What needs to be done: Look through the data below and work out how many lines hold "represent"; state only the number.

Records shown:
= Beginning of Section =

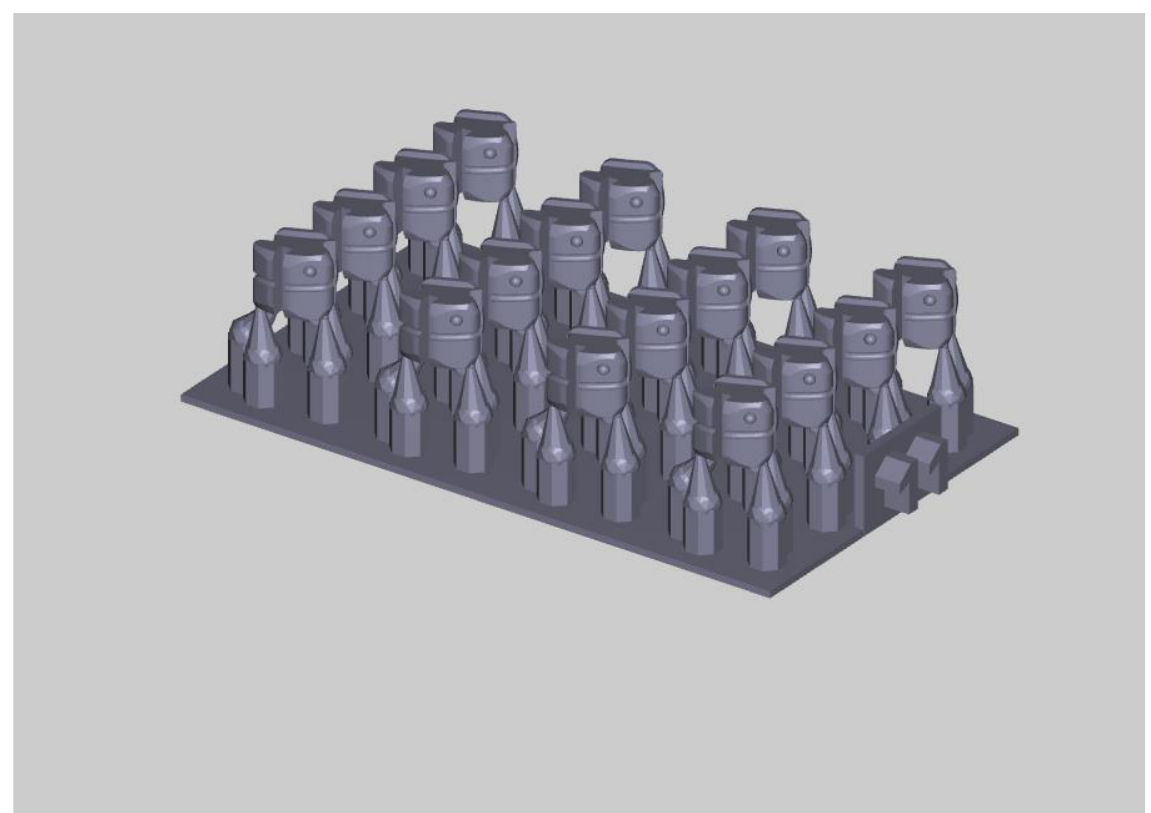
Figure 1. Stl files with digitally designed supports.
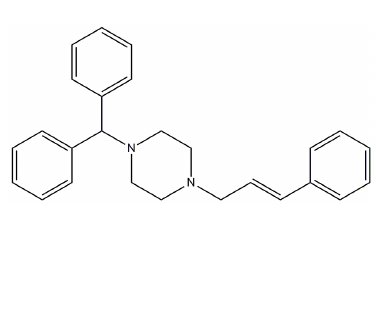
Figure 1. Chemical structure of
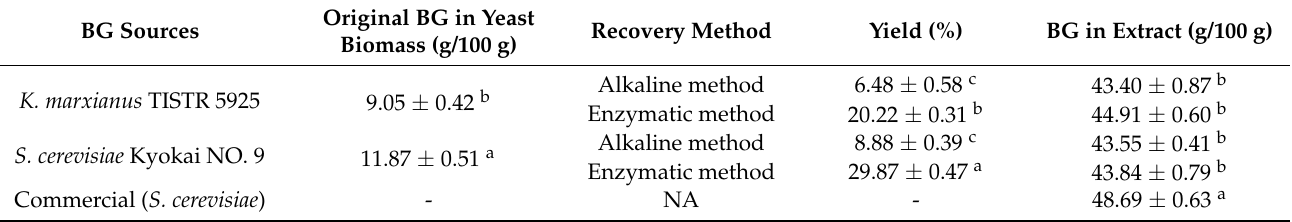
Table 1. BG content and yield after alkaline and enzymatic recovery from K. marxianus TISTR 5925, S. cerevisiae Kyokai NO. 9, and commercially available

= End of Section =
= Beginning of Section =

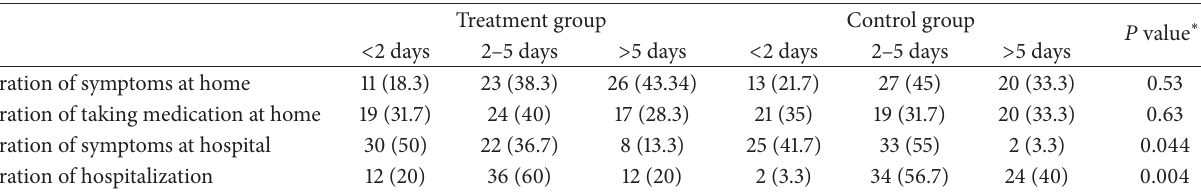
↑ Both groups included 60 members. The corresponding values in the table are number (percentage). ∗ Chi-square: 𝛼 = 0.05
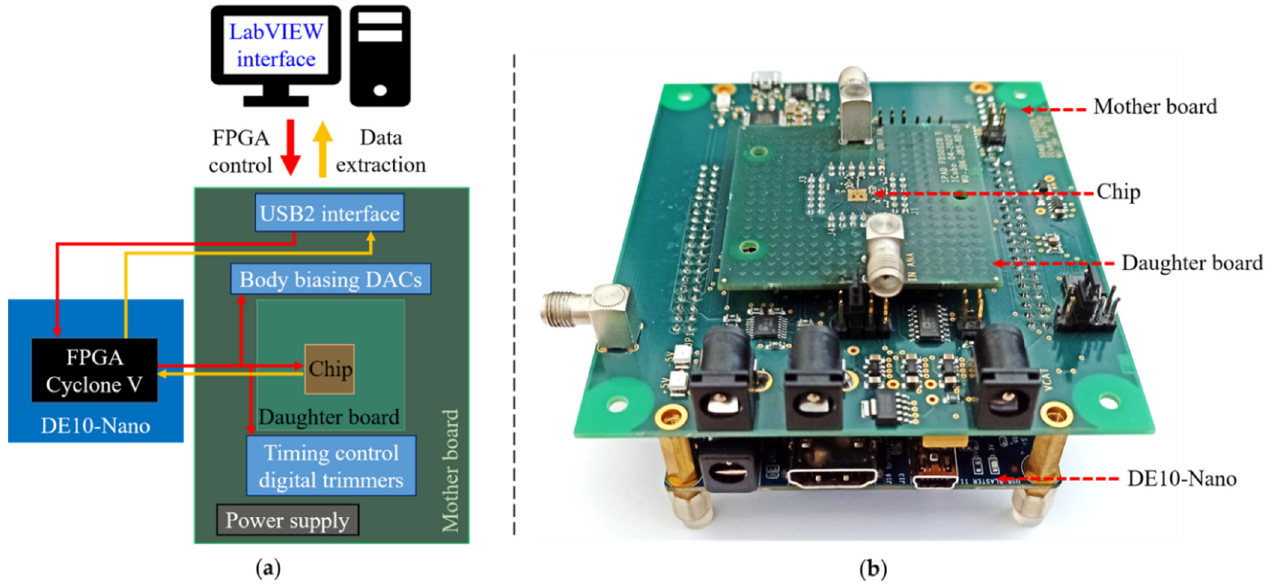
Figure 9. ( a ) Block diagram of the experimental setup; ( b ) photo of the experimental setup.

= End of Section =
= Beginning of Section =

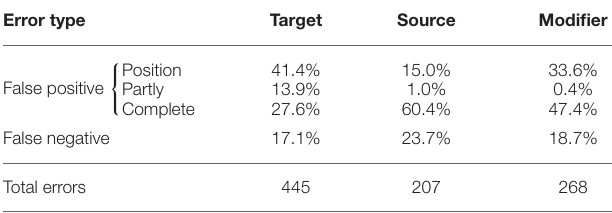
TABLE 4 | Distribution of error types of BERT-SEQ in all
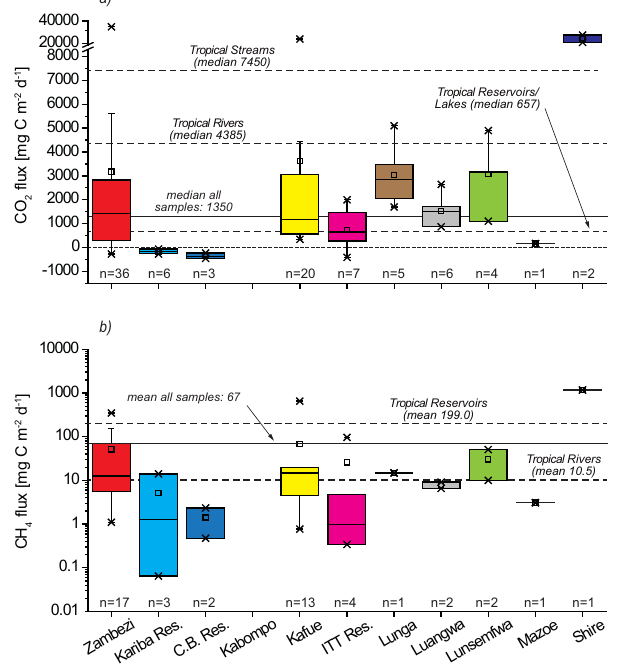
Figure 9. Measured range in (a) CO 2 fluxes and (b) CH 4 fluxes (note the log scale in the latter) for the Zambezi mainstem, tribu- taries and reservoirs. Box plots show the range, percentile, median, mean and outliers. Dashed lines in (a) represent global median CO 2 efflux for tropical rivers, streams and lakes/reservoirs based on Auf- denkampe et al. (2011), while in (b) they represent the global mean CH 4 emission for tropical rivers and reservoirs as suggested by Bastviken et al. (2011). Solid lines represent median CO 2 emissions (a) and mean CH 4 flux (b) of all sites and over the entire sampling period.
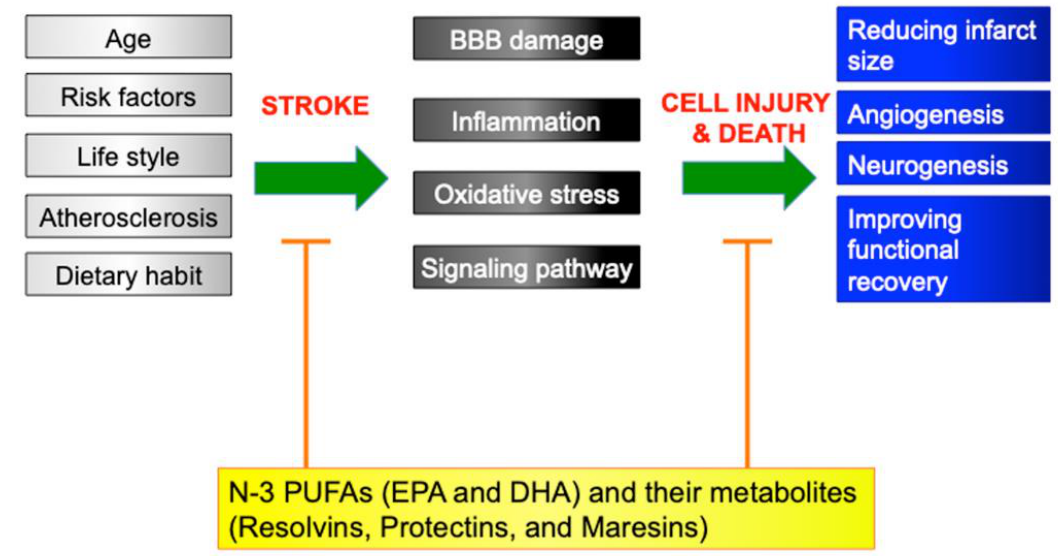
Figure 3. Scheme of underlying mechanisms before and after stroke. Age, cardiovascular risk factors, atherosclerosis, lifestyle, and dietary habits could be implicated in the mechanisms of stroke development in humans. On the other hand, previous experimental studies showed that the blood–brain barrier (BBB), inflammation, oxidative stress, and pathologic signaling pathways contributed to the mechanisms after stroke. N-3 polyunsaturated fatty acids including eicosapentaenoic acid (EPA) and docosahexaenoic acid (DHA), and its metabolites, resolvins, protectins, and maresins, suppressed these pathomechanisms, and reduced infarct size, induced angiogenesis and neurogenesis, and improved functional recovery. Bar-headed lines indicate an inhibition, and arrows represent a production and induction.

= End of Section =

Response area: 2